Another notable change this year has been the decline of bond prices. Typically, high quality bonds serve as ballast in a diversified portfolio, holding value or appreciating during times of stock market declines. While bonds are down less than stocks this year, they have not functioned as the traditional shock absorber in a diversified portfolio the way they usually do. Bond prices move in the opposite direction of interest rates, and interest rates have moved up quickly this year as the Fed signaled they will be taking aggressive action. We believe there is still a purpose for bonds in a portfolio, this year has been unusual given we started with exceptionally low interest rates.

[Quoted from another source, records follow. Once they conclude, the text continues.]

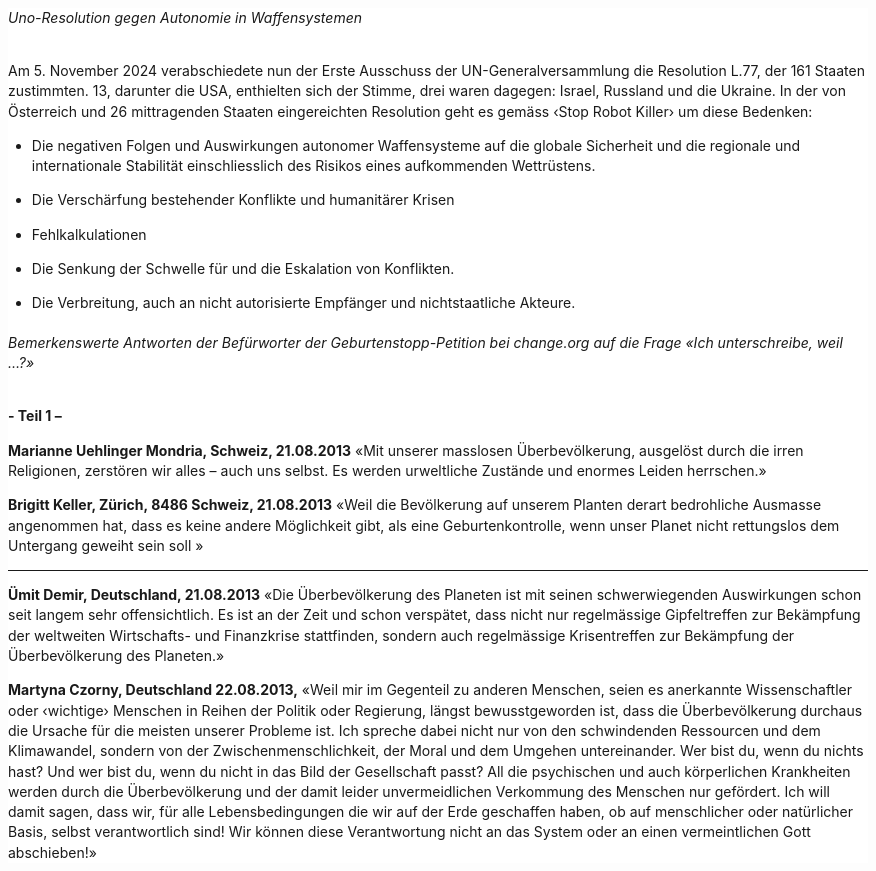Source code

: ###### Uno-Resolution gegen Autonomie in Waffensystemen
Am 5. November 2024 verabschiedete nun der Erste Ausschuss der UN-Generalversammlung die Resolution L.77, der 161 Staaten zustimmten. 13, darunter die USA, enthielten sich der Stimme, drei waren dagegen: Israel, Russland und die Ukraine.
In der von Österreich und 26 mittragenden Staaten eingereichten Resolution geht es gemäss ‹Stop Robot
Killer› um diese Bedenken:

- Die negativen Folgen und Auswirkungen autonomer Waffensysteme auf die globale Sicherheit und die
regionale und internationale Stabilität einschliesslich des Risikos eines aufkommenden Wettrüstens.

- Die Verschärfung bestehender Konflikte und humanitärer Krisen

- Fehlkalkulationen

- Die Senkung der Schwelle für und die Eskalation von Konflikten.

- Die Verbreitung, auch an nicht autorisierte Empfänger und nichtstaatliche Akteure.

###### Bemerkenswerte Antworten der Befürworter der Geburtenstopp-Petition bei change.org auf die Frage «Ich unterschreibe, weil …?» 

**- Teil 1 –**

**Marianne Uehlinger Mondria, Schweiz, 21.08.2013**
«Mit unserer masslosen Überbevölkerung, ausgelöst durch die irren Religionen, zerstören wir alles – auch
uns selbst. Es werden urweltliche Zustände und enormes Leiden herrschen.»

**Brigitt Keller, Zürich, 8486 Schweiz, 21.08.2013**
«Weil die Bevölkerung auf unserem Planten derart bedrohliche Ausmasse angenommen hat, dass es keine
andere Möglichkeit gibt, als eine Geburtenkontrolle, wenn unser Planet nicht rettungslos dem Untergang
geweiht sein soll »


-----

**Ümit Demir, Deutschland, 21.08.2013**
«Die Überbevölkerung des Planeten ist mit seinen schwerwiegenden Auswirkungen schon seit langem sehr
offensichtlich. Es ist an der Zeit und schon verspätet, dass nicht nur regelmässige Gipfeltreffen zur Bekämpfung der weltweiten Wirtschafts- und Finanzkrise stattfinden, sondern auch regelmässige Krisentreffen zur
Bekämpfung der Überbevölkerung des Planeten.»

**Martyna Czorny, Deutschland 22.08.2013,**
«Weil mir im Gegenteil zu anderen Menschen, seien es anerkannte Wissenschaftler oder ‹wichtige› Menschen in Reihen der Politik oder Regierung, längst bewusstgeworden ist, dass die Überbevölkerung durchaus die Ursache für die meisten unserer Probleme ist. Ich spreche dabei nicht nur von den schwindenden
Ressourcen und dem Klimawandel, sondern von der Zwischenmenschlichkeit, der Moral und dem Umgehen untereinander. Wer bist du, wenn du nichts hast? Und wer bist du, wenn du nicht in das Bild der Gesellschaft passt? All die psychischen und auch körperlichen Krankheiten werden durch die Überbevölkerung
und der damit leider unvermeidlichen Verkommung des Menschen nur gefördert. Ich will damit sagen, dass
wir, für alle Lebensbedingungen die wir auf der Erde geschaffen haben, ob auf menschlicher oder natürlicher Basis, selbst verantwortlich sind! Wir können diese Verantwortung nicht an das System oder an einen
vermeintlichen Gott abschieben!»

No one knows precisely how things will play out from here, but we will walk through some ways this could go:
- The Fed engineers what they refer to as a “soft landing” for the economy, meaning inflation comes down over time in response to higher interest rates and tightening fiscal policy. Economic growth would likely slow, but not to the point where we see a recession. Unemployment would likely move up slightly, but not to a concerning level. Assets such as stocks and real estate would likely perform well, and bonds would stabilize. This of course is the preferred outcome, and one the Fed hopes to achieve. As US Treasury Secretary Janet Yellen recently indicated, it may also take a little luck to get there.

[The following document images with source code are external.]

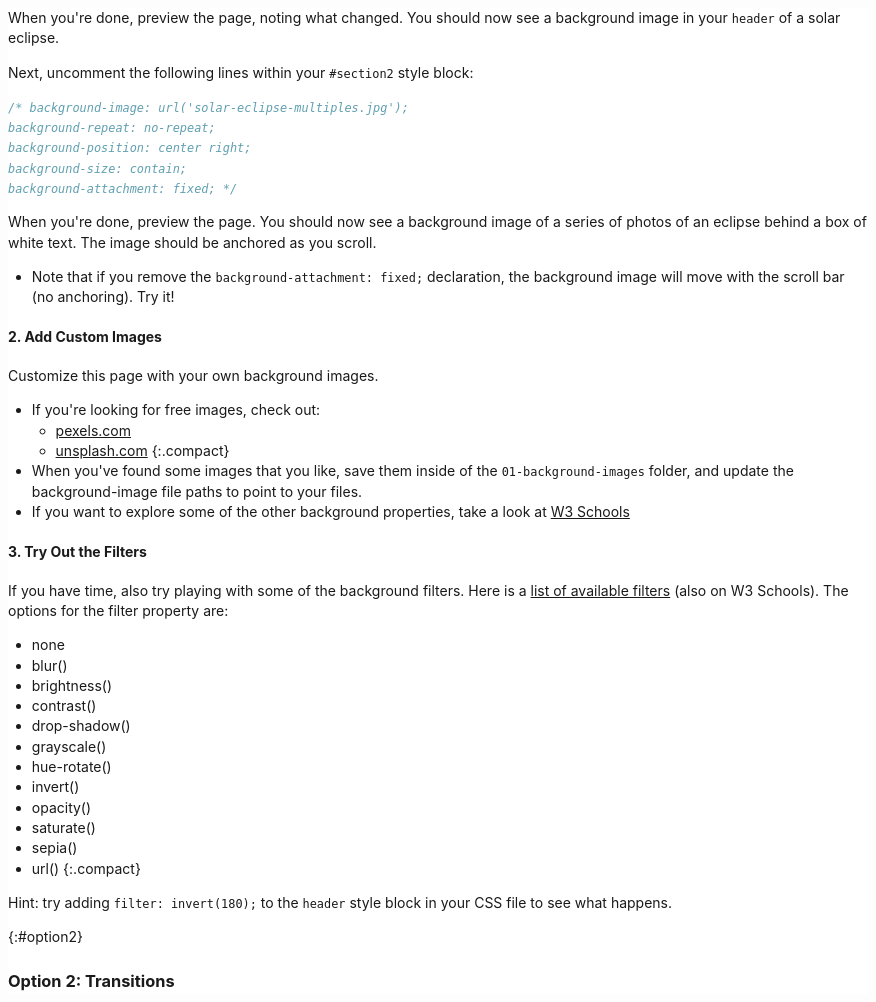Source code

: When you're done, preview the page, noting what changed. You should now see a background image in your `header` of a solar eclipse.

Next, uncomment the following lines within your `#section2` style block:

```css
/* background-image: url('solar-eclipse-multiples.jpg');
background-repeat: no-repeat;
background-position: center right;
background-size: contain;
background-attachment: fixed; */
```

When you're done, preview the page. You should now see a background image of a series of photos of an eclipse behind a box of white text. The image should be anchored as you scroll. 
* Note that if you remove the `background-attachment: fixed;` declaration, the background image will move with the scroll bar (no anchoring). Try it!

#### 2. Add Custom Images
Customize this page with your own background images.

* If you're looking for free images, check out: 
    * <a href="https://www.pexels.com/" target="_blank">pexels.com</a>
    * <a href="https://unsplash.com/" target="_blank">unsplash.com</a>
    {:.compact}
* When you've found some images that you like, save them inside of the `01-background-images` folder, and update the background-image file paths to point to your files. 
* If you want to explore some of the other background properties, take a look at <a href="https://www.w3schools.com/cssref/css3_pr_background.asp" target="_blank">W3 Schools</a>


#### 3. Try Out the Filters
If you have time, also try playing with some of the background filters. Here is a <a href="https://www.w3schools.com/cssref/css3_pr_filter.asp" target="_blank">list of available filters</a> (also on W3 Schools).  The options for the filter property are:

* none
* blur()
* brightness()
* contrast()
* drop-shadow()
* grayscale()
* hue-rotate()
* invert()
* opacity()
* saturate()
* sepia()
* url()
{:.compact}

Hint: try adding `filter: invert(180);` to the `header` style block in your CSS file to see what happens.


{:#option2}
### Option 2: Transitions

- The Fed could overshoot in raising interest rates and drawing out stimulus, pushing the economy into recession. Inflation would likely come down, along with interest rates. We think this is certainly possible given the current dynamics, and how serious the Fed is about controlling inflation. Stocks would likely underperform for a time, and bonds would probably appreciate in value in response to declining interest rates.

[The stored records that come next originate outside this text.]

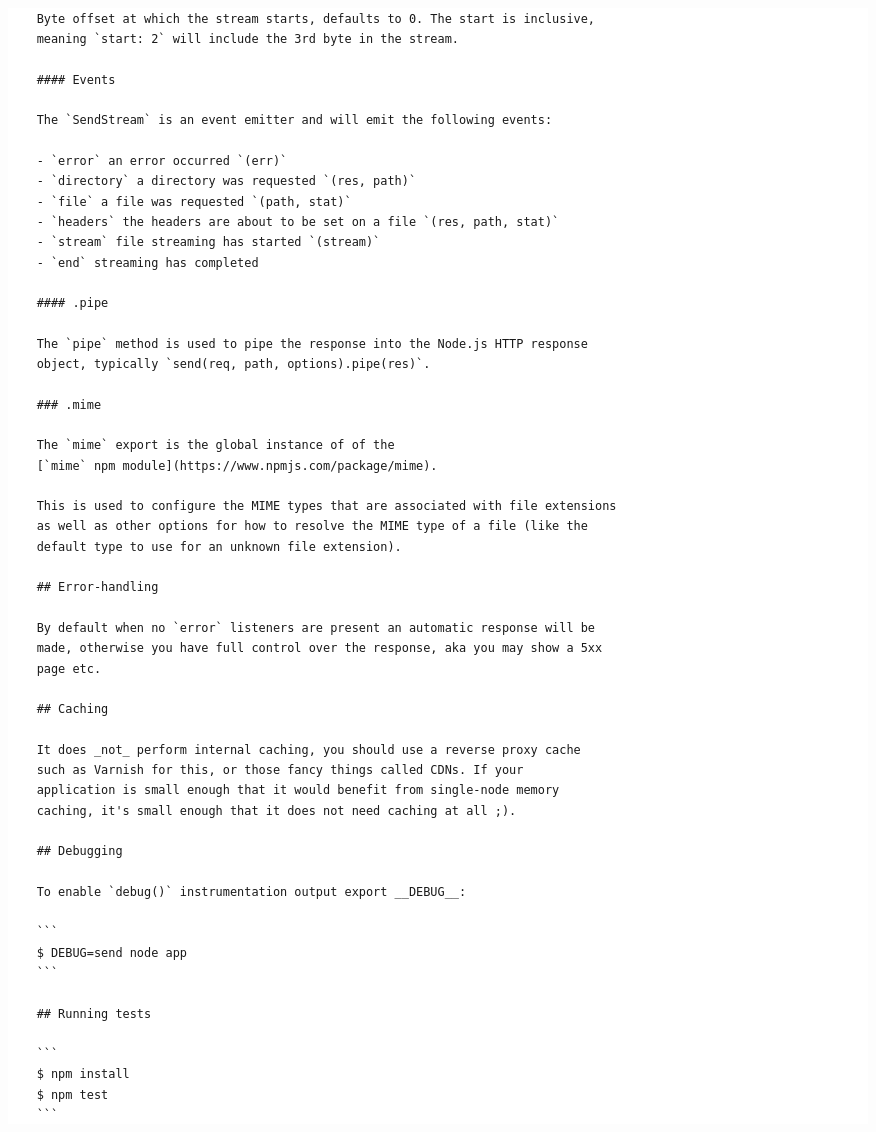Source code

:         Byte offset at which the stream starts, defaults to 0. The start is inclusive,
        meaning `start: 2` will include the 3rd byte in the stream.

        #### Events

        The `SendStream` is an event emitter and will emit the following events:

        - `error` an error occurred `(err)`
        - `directory` a directory was requested `(res, path)`
        - `file` a file was requested `(path, stat)`
        - `headers` the headers are about to be set on a file `(res, path, stat)`
        - `stream` file streaming has started `(stream)`
        - `end` streaming has completed

        #### .pipe

        The `pipe` method is used to pipe the response into the Node.js HTTP response
        object, typically `send(req, path, options).pipe(res)`.

        ### .mime

        The `mime` export is the global instance of of the
        [`mime` npm module](https://www.npmjs.com/package/mime).

        This is used to configure the MIME types that are associated with file extensions
        as well as other options for how to resolve the MIME type of a file (like the
        default type to use for an unknown file extension).

        ## Error-handling

        By default when no `error` listeners are present an automatic response will be
        made, otherwise you have full control over the response, aka you may show a 5xx
        page etc.

        ## Caching

        It does _not_ perform internal caching, you should use a reverse proxy cache
        such as Varnish for this, or those fancy things called CDNs. If your
        application is small enough that it would benefit from single-node memory
        caching, it's small enough that it does not need caching at all ;).

        ## Debugging

        To enable `debug()` instrumentation output export __DEBUG__:

        ```
        $ DEBUG=send node app
        ```

        ## Running tests

        ```
        $ npm install
        $ npm test
        ```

- The Fed lets off the brakes too early and inflation continues to run hot. Economic growth would likely slow given the current shortage of labor. Real estate, commodities, and stocks would likely do well in this environment. The Fed would probably look to correct the issue and raise rates even higher, which would be a headwind for bonds.
It is worth noting that there are many other scenarios that could play out, with the actual path unknowable. We believe that maintaining a diversified portfolio is prudent because it provides long-term growth potential of stocks and real estate and the risk management elements of bonds and cash, especially in this uncertain environment.
During uncertain and gloomy times, it is important to use logic instead of emotion when making investment decisions. When others are scared it is usually a good time to invest. JP Morgan recently published some research showing that consumer confidence has dropped to its lowest level since 2011. Going back to 1970, the S&P 500 has posted strong double-digit positive returns in subsequent 12-month periods after consumer confidence bottomed for the cycle. This highlights the benefit of staying invested during tough times.
Lucas Bucl, CFP®, Shareholder and Chief Investment Officer, Aspyre Wealth Partners®
1 A market correction is considered a 10%+ decline from recent highs. A bear market is considered a 20%+ decline from recent market highs.
2 The indices listed are unmanaged indices that are intended to represent the movements of large classes of assets. Investors cannot directly invest in any of the indices listed in the table. The performance noted does not include expenses, fees, or charges, which would reduce an investor’s returns.
3 JP Morgan
Lucas Bucl is a CERTIFIED FINANCIAL PLANNER professional and a member of Financial Planning Association of Greater Kansas City. He is a partner at Aspyre Wealth Partners in Overland Park, Kansas. Lucas helps clients define what success means to them, and then craft and execute a plan to achieve it.